EXERCISE → Rewrite the lines below, putting "catalog" in place of each "catalogue" and leaving everything else unchanged.

----

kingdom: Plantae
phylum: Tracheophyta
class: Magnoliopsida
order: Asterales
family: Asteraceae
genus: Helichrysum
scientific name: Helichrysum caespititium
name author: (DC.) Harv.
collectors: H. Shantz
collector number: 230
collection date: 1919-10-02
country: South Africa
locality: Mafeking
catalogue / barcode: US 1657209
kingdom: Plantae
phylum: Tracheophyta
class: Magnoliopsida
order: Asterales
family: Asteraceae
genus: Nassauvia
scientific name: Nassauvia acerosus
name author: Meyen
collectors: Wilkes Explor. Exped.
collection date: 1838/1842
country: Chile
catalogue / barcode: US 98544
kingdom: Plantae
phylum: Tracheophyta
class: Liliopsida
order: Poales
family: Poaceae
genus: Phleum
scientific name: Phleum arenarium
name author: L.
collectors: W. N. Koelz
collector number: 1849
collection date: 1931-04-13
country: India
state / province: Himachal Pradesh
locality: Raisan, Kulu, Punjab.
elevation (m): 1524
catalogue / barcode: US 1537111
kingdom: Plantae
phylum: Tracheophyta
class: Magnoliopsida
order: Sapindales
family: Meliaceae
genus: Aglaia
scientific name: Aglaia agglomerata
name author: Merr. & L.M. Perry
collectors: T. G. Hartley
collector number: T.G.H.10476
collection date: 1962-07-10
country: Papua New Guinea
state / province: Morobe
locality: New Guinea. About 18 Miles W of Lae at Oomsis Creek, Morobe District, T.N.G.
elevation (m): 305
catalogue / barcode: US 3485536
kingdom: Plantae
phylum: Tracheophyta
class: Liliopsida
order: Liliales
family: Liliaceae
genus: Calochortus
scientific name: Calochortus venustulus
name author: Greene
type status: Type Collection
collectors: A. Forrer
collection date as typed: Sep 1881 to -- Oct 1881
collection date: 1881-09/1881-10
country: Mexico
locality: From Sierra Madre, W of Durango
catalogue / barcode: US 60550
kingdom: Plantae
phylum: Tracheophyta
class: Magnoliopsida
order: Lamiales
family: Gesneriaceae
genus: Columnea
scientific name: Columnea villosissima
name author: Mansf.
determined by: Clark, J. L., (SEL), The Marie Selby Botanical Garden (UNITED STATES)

----

RESULT OF THE EXERCISE →
kingdom: Plantae
phylum: Tracheophyta
class: Magnoliopsida
order: Asterales
family: Asteraceae
genus: Helichrysum
scientific name: Helichrysum caespititium
name author: (DC.) Harv.
collectors: H. Shantz
collector number: 230
collection date: 1919-10-02
country: South Africa
locality: Mafeking
catalog / barcode: US 1657209
kingdom: Plantae
phylum: Tracheophyta
class: Magnoliopsida
order: Asterales
family: Asteraceae
genus: Nassauvia
scientific name: Nassauvia acerosus
name author: Meyen
collectors: Wilkes Explor. Exped.
collection date: 1838/1842
country: Chile
catalog / barcode: US 98544
kingdom: Plantae
phylum: Tracheophyta
class: Liliopsida
order: Poales
family: Poaceae
genus: Phleum
scientific name: Phleum arenarium
name author: L.
collectors: W. N. Koelz
collector number: 1849
collection date: 1931-04-13
country: India
state / province: Himachal Pradesh
locality: Raisan, Kulu, Punjab.
elevation (m): 1524
catalog / barcode: US 1537111
kingdom: Plantae
phylum: Tracheophyta
class: Magnoliopsida
order: Sapindales
family: Meliaceae
genus: Aglaia
scientific name: Aglaia agglomerata
name author: Merr. & L.M. Perry
collectors: T. G. Hartley
collector number: T.G.H.10476
collection date: 1962-07-10
country: Papua New Guinea
state / province: Morobe
locality: New Guinea. About 18 Miles W of Lae at Oomsis Creek, Morobe District, T.N.G.
elevation (m): 305
catalog / barcode: US 3485536
kingdom: Plantae
phylum: Tracheophyta
class: Liliopsida
order: Liliales
family: Liliaceae
genus: Calochortus
scientific name: Calochortus venustulus
name author: Greene
type status: Type Collection
collectors: A. Forrer
collection date as typed: Sep 1881 to -- Oct 1881
collection date: 1881-09/1881-10
country: Mexico
locality: From Sierra Madre, W of Durango
catalog / barcode: US 60550
kingdom: Plantae
phylum: Tracheophyta
class: Magnoliopsida
order: Lamiales
family: Gesneriaceae
genus: Columnea
scientific name: Columnea villosissima
name author: Mansf.
determined by: Clark, J. L., (SEL), The Marie Selby Botanical Garden (UNITED STATES)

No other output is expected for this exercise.